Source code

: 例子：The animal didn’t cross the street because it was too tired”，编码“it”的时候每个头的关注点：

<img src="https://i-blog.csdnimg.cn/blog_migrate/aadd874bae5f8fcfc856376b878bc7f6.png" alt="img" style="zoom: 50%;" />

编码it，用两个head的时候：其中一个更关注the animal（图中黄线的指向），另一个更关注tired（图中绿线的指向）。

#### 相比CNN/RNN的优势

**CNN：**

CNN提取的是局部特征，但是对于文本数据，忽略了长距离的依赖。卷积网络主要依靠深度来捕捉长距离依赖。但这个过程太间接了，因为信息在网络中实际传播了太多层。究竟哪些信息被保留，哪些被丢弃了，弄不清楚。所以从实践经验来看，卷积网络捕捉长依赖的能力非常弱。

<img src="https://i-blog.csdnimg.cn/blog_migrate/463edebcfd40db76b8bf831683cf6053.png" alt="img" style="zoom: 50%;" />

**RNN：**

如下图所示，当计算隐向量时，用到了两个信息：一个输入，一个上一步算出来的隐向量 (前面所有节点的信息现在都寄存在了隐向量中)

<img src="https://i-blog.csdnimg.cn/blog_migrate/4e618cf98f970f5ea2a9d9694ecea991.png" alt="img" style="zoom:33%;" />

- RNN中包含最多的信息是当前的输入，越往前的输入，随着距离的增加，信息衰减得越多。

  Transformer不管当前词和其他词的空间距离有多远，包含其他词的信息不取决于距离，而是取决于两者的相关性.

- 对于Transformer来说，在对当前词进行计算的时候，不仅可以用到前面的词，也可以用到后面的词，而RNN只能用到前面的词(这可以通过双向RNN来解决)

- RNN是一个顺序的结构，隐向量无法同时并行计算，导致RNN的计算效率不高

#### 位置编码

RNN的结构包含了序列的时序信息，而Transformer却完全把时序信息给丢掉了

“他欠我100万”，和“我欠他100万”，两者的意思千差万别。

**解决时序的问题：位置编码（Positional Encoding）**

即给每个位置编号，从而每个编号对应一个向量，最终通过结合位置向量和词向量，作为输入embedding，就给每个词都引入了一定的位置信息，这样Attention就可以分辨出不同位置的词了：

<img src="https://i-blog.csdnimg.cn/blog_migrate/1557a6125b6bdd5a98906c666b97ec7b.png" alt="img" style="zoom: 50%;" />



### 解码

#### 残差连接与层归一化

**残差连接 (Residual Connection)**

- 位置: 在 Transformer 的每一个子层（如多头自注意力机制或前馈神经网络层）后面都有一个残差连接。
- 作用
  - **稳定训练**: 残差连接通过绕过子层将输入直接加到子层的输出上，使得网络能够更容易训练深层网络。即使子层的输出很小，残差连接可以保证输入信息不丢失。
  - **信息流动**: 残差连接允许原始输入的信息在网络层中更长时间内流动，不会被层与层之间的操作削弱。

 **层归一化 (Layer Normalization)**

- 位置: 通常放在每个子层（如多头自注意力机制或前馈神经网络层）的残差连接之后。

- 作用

=-=-=

> TASK
Return, unchanged, the part of the material that opens with the line containing "即给每个位置编号，从而每个编" and closes with the material's last line, both ends included.

> SOLUTION
即给每个位置编号，从而每个编号对应一个向量，最终通过结合位置向量和词向量，作为输入embedding，就给每个词都引入了一定的位置信息，这样Attention就可以分辨出不同位置的词了：

<img src="https://i-blog.csdnimg.cn/blog_migrate/1557a6125b6bdd5a98906c666b97ec7b.png" alt="img" style="zoom: 50%;" />



### 解码

#### 残差连接与层归一化

**残差连接 (Residual Connection)**

- 位置: 在 Transformer 的每一个子层（如多头自注意力机制或前馈神经网络层）后面都有一个残差连接。
- 作用
  - **稳定训练**: 残差连接通过绕过子层将输入直接加到子层的输出上，使得网络能够更容易训练深层网络。即使子层的输出很小，残差连接可以保证输入信息不丢失。
  - **信息流动**: 残差连接允许原始输入的信息在网络层中更长时间内流动，不会被层与层之间的操作削弱。

 **层归一化 (Layer Normalization)**

- 位置: 通常放在每个子层（如多头自注意力机制或前馈神经网络层）的残差连接之后。

- 作用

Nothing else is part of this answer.